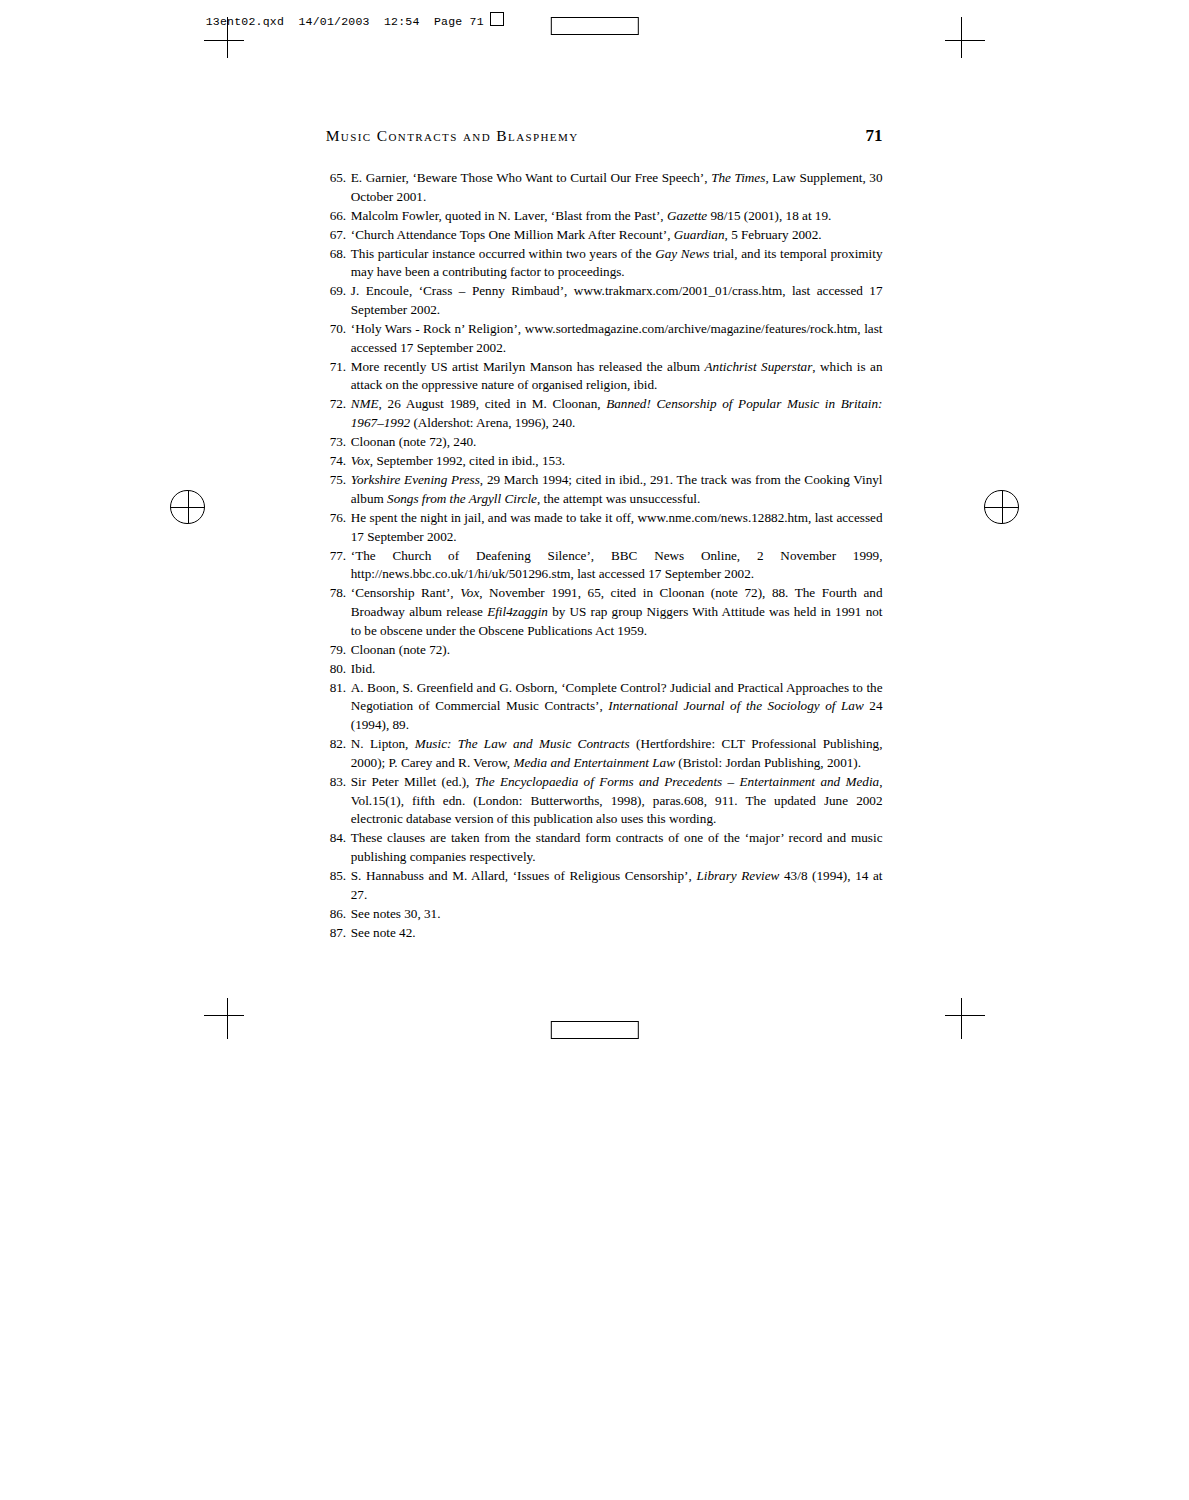13ent02.qxd 14/01/2003 12:54 Page 71
Music Contracts and Blasphemy 71
65. E. Garnier, ‘Beware Those Who Want to Curtail Our Free Speech’, The Times, Law Supplement, 30 October 2001.
66. Malcolm Fowler, quoted in N. Laver, ‘Blast from the Past’, Gazette 98/15 (2001), 18 at 19.
67.‘Church Attendance Tops One Million Mark After Recount’, Guardian, 5 February 2002.
68. This particular instance occurred within two years of the Gay News trial, and its temporal proximity may have been a contributing factor to proceedings.
69. J. Encoule, ‘Crass – Penny Rimbaud’, www.trakmarx.com/2001_01/crass.htm, last accessed 17 September 2002.
70.‘Holy Wars - Rock n’ Religion’, www.sortedmagazine.com/archive/magazine/features/rock.htm, last accessed 17 September 2002.
71. More recently US artist Marilyn Manson has released the album Antichrist Superstar, which is an attack on the oppressive nature of organised religion, ibid.
72. NME, 26 August 1989, cited in M. Cloonan, Banned! Censorship of Popular Music in Britain: 1967–1992 (Aldershot: Arena, 1996), 240.
73. Cloonan (note 72), 240.
74. Vox, September 1992, cited in ibid., 153.
75. Yorkshire Evening Press, 29 March 1994; cited in ibid., 291. The track was from the Cooking Vinyl album Songs from the Argyll Circle, the attempt was unsuccessful.
76. He spent the night in jail, and was made to take it off, www.nme.com/news.12882.htm, last accessed 17 September 2002.
77.‘The Church of Deafening Silence’, BBC News Online, 2 November 1999, http://news.bbc.co.uk/1/hi/uk/501296.stm, last accessed 17 September 2002.
78.‘Censorship Rant’, Vox, November 1991, 65, cited in Cloonan (note 72), 88. The Fourth and Broadway album release Efil4zaggin by US rap group Niggers With Attitude was held in 1991 not to be obscene under the Obscene Publications Act 1959.
79. Cloonan (note 72).
80. Ibid.
81. A. Boon, S. Greenfield and G. Osborn, ‘Complete Control? Judicial and Practical Approaches to the Negotiation of Commercial Music Contracts’, International Journal of the Sociology of Law 24 (1994), 89.
82. N. Lipton, Music: The Law and Music Contracts (Hertfordshire: CLT Professional Publishing, 2000); P. Carey and R. Verow, Media and Entertainment Law (Bristol: Jordan Publishing, 2001).
83. Sir Peter Millet (ed.), The Encyclopaedia of Forms and Precedents – Entertainment and Media, Vol.15(1), fifth edn. (London: Butterworths, 1998), paras.608, 911. The updated June 2002 electronic database version of this publication also uses this wording.
84. These clauses are taken from the standard form contracts of one of the ‘major’ record and music publishing companies respectively.
85. S. Hannabuss and M. Allard, ‘Issues of Religious Censorship’, Library Review 43/8 (1994), 14 at 27.
86. See notes 30, 31.
87. See note 42.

****************

EXERCISE AIM: Give back exactly the lines from the top of the records to the line containing "68. This particular", both included, and no pictures.

REPLY:
13ent02.qxd 14/01/2003 12:54 Page 71
Music Contracts and Blasphemy 71
65. E. Garnier, ‘Beware Those Who Want to Curtail Our Free Speech’, The Times, Law Supplement, 30 October 2001.
66. Malcolm Fowler, quoted in N. Laver, ‘Blast from the Past’, Gazette 98/15 (2001), 18 at 19.
67.‘Church Attendance Tops One Million Mark After Recount’, Guardian, 5 February 2002.
68. This particular instance occurred within two years of the Gay News trial, and its temporal proximity may have been a contributing factor to proceedings.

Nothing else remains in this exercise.